**DIRECTIONS:**
Starting at the line with "vamos ver se hoje da tempo de fazer a noite." and stopping at the final line, retype the data below exactly; do not carry over any pictures.

********************

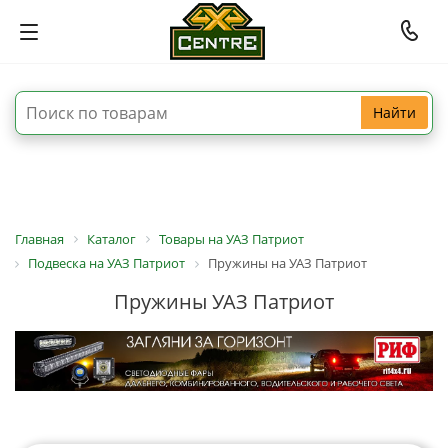
Найти
Главная
Каталог
Товары на УАЗ Патриот
Подвеска на УАЗ Патриот
Пружины на УАЗ Патриот
Пружины УАЗ Патриот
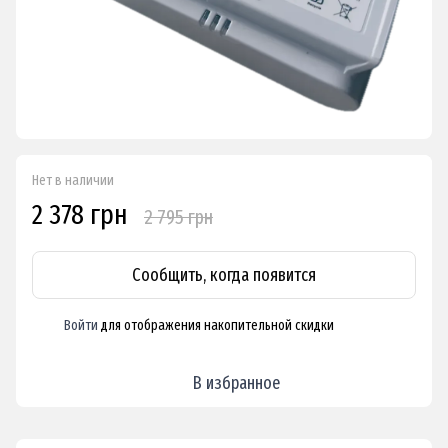
Нет в наличии
2 378 грн
2 795 грн
Сообщить, когда появится
Войти
для отображения накопительной скидки
%
В избранное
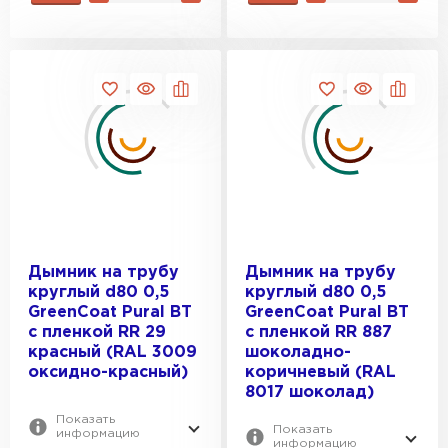
Штакетник
Дымник на трубу
Дымник на трубу
ПЕРЕЙТИ
круглый d80 0,5
круглый d80 0,5
GreenСoat Pural BT
GreenСoat Pural BT
с пленкой RR 29
с пленкой RR 887
красный (RAL 3009
шоколадно-
оксидно-красный)
коричневый (RAL
8017 шоколад)
Показать
Показать
информацию
информацию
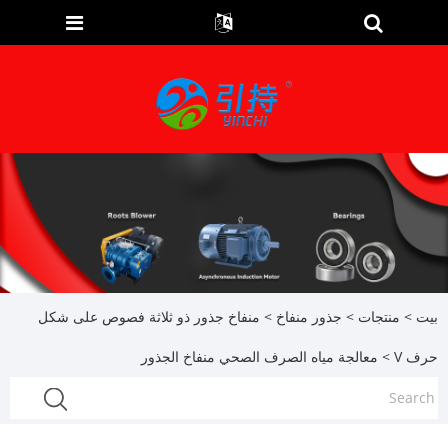
بيت
>
منتجات
>
جذور منفاخ
>
منفاخ جذور ذو ثلاثة فصوص على شكل
حرف V
> معالجة مياه الصرف الصحي منفاخ الجذور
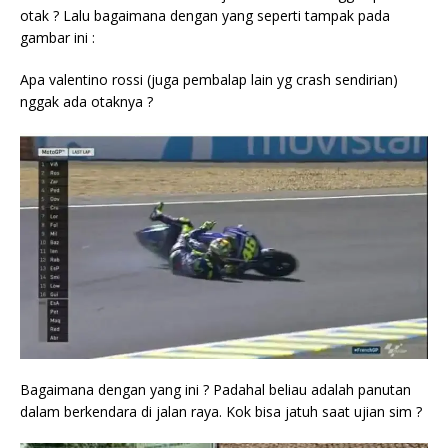
otak ? Lalu bagaimana dengan yang seperti tampak pada
gambar ini :
Apa valentino rossi (juga pembalap lain yg crash sendirian)
nggak ada otaknya ?
Bagaimana dengan yang ini ? Padahal beliau adalah panutan
dalam berkendara di jalan raya. Kok bisa jatuh saat ujian sim ?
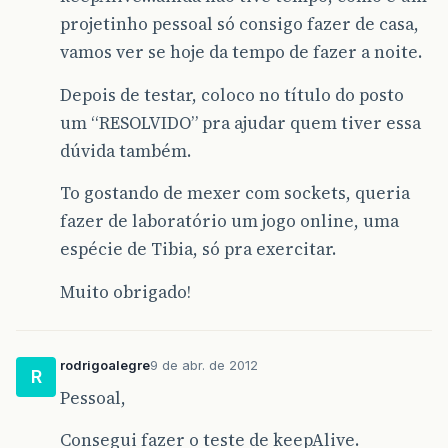
projetinho pessoal só consigo fazer de casa,
vamos ver se hoje da tempo de fazer a noite.
Depois de testar, coloco no título do posto
um “RESOLVIDO” pra ajudar quem tiver essa
dúvida também.
To gostando de mexer com sockets, queria
fazer de laboratório um jogo online, uma
espécie de Tibia, só pra exercitar.
Muito obrigado!
rodrigoalegre
9 de abr. de 2012
R
Pessoal,
Consegui fazer o teste de keepAlive.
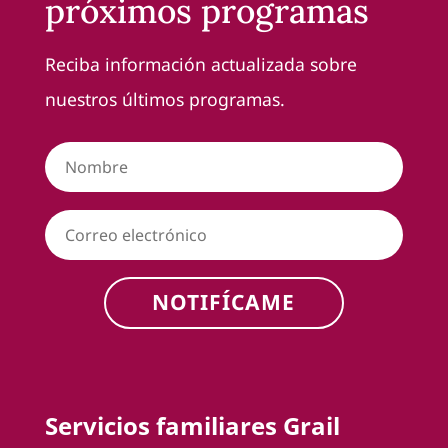
próximos programas
Reciba información actualizada sobre
nuestros últimos programas.
NOTIFÍCAME
Servicios familiares Grail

********************

**THE COMPLETED TASK:**
vamos ver se hoje da tempo de fazer a noite.
Depois de testar, coloco no título do posto
um “RESOLVIDO” pra ajudar quem tiver essa
dúvida também.
To gostando de mexer com sockets, queria
fazer de laboratório um jogo online, uma
espécie de Tibia, só pra exercitar.
Muito obrigado!
rodrigoalegre
9 de abr. de 2012
R
Pessoal,
Consegui fazer o teste de keepAlive.
próximos programas
Reciba información actualizada sobre
nuestros últimos programas.
NOTIFÍCAME
Servicios familiares Grail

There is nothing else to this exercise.